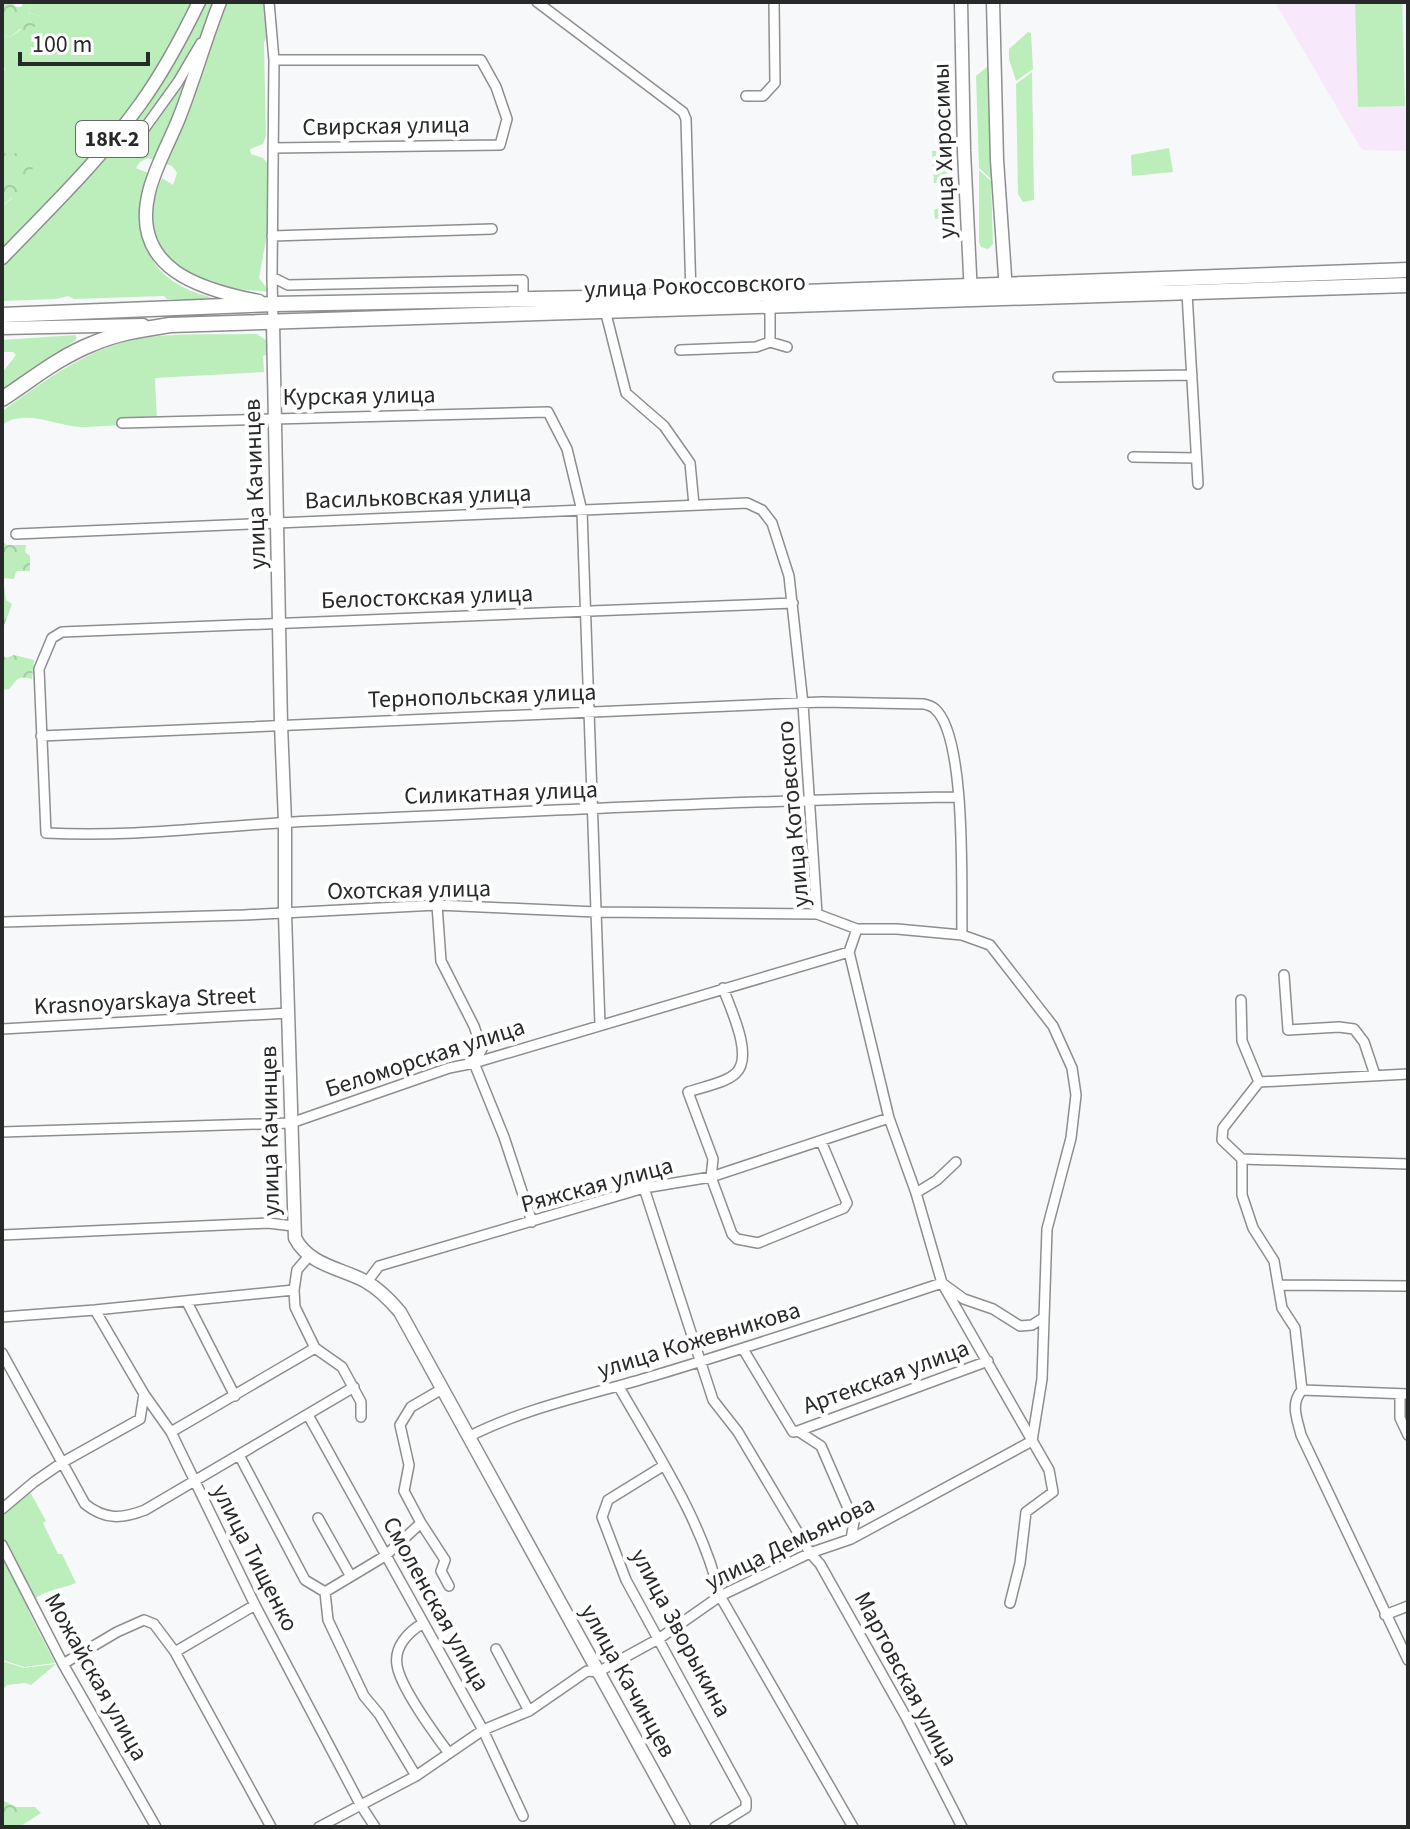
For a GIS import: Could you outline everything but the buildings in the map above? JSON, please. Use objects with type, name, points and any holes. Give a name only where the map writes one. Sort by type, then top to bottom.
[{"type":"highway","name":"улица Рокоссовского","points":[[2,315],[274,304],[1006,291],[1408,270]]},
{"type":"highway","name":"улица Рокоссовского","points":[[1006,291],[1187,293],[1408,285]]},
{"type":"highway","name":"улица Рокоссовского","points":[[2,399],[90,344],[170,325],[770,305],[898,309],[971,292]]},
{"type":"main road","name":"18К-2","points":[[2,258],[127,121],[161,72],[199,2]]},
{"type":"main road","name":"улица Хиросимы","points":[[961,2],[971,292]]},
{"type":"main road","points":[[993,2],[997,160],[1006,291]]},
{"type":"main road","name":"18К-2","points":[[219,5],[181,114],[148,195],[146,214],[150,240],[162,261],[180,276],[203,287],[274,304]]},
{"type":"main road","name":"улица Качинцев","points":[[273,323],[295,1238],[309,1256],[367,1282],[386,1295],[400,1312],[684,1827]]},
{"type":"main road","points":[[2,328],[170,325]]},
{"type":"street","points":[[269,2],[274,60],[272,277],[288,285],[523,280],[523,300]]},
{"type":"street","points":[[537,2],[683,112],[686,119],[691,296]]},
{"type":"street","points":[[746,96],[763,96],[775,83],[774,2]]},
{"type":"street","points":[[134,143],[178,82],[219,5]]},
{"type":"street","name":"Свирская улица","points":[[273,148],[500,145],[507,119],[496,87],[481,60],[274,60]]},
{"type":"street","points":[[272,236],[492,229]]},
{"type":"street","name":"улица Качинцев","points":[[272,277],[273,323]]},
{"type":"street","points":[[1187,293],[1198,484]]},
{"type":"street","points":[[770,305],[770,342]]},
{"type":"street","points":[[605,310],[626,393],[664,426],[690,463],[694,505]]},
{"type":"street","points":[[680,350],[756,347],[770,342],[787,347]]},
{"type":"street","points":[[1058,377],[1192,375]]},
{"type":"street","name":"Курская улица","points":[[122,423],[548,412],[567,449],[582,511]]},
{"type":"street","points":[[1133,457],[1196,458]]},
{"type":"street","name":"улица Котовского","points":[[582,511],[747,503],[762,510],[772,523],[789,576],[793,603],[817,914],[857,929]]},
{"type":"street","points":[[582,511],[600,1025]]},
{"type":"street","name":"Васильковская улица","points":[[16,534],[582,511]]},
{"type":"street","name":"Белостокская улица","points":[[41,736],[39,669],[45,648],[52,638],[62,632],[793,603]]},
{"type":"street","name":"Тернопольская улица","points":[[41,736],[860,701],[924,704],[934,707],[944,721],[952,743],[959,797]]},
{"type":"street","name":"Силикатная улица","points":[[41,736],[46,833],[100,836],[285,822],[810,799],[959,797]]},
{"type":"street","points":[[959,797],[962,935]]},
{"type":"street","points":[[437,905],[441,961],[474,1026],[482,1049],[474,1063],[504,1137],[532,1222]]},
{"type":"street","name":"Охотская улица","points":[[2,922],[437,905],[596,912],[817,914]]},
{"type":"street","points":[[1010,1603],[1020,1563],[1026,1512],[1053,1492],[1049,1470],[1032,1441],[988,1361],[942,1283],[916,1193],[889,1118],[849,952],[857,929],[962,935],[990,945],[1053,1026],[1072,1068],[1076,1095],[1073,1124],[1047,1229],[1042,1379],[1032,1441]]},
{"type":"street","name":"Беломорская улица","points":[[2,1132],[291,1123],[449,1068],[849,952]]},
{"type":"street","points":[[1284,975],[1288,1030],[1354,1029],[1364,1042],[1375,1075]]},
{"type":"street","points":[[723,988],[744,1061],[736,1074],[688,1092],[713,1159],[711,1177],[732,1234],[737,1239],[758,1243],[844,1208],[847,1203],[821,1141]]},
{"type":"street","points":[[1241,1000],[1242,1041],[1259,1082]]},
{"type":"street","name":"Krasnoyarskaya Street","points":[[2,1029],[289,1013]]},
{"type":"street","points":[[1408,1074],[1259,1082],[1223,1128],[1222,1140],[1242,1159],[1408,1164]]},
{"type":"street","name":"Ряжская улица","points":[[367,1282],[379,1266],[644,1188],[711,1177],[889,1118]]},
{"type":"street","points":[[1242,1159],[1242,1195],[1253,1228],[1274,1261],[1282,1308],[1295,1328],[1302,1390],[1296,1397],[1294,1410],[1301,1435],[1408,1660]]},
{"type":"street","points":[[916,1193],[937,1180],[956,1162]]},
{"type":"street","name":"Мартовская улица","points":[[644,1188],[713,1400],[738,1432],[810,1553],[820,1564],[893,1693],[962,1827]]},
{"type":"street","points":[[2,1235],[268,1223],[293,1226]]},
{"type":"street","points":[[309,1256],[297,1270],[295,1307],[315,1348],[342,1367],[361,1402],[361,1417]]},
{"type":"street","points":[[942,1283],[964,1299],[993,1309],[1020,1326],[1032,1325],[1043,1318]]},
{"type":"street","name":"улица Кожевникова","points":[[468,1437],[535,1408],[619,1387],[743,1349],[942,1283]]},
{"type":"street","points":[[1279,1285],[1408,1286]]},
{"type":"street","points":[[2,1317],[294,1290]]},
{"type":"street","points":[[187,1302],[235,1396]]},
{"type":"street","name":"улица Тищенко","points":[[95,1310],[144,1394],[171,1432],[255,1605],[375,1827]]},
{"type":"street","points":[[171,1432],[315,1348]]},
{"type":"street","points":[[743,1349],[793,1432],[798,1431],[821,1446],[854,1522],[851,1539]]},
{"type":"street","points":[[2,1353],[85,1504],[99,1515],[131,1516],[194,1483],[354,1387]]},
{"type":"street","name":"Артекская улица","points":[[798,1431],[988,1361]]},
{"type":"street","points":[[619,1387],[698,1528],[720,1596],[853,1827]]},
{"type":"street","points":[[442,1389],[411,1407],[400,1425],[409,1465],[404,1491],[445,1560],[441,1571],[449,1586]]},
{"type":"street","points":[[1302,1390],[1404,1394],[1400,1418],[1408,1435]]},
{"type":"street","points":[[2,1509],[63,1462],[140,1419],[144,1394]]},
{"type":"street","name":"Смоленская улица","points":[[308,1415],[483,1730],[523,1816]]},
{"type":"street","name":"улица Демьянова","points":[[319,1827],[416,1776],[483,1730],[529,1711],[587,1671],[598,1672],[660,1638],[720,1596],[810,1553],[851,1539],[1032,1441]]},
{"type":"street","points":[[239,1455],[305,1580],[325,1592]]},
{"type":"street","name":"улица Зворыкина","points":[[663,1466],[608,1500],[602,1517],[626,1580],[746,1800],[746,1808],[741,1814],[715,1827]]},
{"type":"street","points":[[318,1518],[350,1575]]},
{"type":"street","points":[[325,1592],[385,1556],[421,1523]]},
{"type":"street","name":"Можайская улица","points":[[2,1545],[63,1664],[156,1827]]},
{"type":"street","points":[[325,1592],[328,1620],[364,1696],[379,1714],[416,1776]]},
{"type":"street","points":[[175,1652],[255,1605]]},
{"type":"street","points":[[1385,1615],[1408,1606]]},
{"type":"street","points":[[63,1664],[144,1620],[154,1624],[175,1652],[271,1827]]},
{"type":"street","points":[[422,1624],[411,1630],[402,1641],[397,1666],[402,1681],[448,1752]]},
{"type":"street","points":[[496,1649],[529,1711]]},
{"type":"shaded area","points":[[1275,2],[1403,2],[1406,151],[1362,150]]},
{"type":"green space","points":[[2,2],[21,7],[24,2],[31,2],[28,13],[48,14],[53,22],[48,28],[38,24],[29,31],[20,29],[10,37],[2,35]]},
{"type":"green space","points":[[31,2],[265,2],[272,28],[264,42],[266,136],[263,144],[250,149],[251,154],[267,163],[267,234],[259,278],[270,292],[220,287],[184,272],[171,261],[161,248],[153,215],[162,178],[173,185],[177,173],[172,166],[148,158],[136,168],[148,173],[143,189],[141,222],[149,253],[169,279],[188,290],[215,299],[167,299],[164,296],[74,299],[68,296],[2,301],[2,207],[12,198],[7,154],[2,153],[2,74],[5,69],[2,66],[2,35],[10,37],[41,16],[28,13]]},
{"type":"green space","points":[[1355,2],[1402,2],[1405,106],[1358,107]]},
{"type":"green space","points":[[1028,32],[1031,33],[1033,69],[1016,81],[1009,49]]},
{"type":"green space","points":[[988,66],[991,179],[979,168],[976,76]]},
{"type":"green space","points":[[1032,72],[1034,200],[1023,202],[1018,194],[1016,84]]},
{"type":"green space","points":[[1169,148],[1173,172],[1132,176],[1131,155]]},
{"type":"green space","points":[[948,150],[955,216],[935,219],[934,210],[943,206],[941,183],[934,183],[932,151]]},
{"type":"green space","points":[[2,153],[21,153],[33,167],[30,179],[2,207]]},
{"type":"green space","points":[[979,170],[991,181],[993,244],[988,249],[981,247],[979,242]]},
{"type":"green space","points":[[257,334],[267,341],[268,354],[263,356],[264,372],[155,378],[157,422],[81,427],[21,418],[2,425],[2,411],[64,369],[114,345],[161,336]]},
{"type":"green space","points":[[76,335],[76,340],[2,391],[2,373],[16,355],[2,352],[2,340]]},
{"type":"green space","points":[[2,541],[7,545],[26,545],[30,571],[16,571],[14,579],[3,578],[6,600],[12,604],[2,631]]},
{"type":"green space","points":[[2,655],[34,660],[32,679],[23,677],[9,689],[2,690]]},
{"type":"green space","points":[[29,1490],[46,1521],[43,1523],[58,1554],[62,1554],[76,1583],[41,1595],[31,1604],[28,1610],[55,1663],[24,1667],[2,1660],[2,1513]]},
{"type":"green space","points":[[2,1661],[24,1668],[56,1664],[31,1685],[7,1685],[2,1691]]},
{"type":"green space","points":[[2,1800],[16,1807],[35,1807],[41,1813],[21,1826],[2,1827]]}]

==

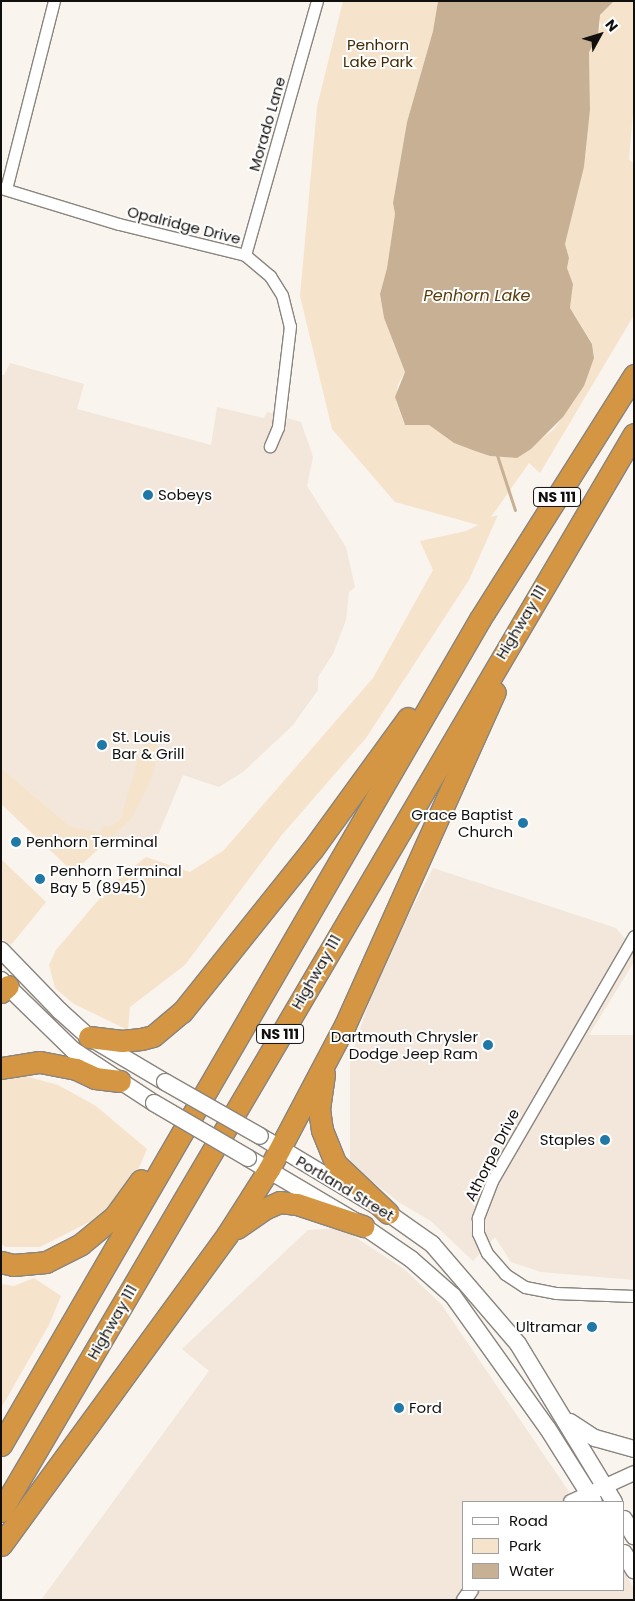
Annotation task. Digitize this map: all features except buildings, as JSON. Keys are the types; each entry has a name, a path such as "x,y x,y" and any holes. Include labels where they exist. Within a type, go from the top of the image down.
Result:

* * *

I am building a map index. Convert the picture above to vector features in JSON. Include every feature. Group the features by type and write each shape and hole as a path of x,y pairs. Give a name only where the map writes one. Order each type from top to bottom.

Assignment: Report back each line of the entries that holds the string "from".

Exercise answer:
Annotation task. Digitize this map: all features except buildings, as JSON. Keys are the types; each entry has a name, a path such as "x,y x,y" and any holes. Include labels where they exist. Within a type, go from the top of the image down.
I am building a map index. Convert the picture above to vector features in JSON. Include every feature. Group the features by type and write each shape and hole as a path of x,y pairs. Give a name only where the map writes one. Order each type from top to bottom.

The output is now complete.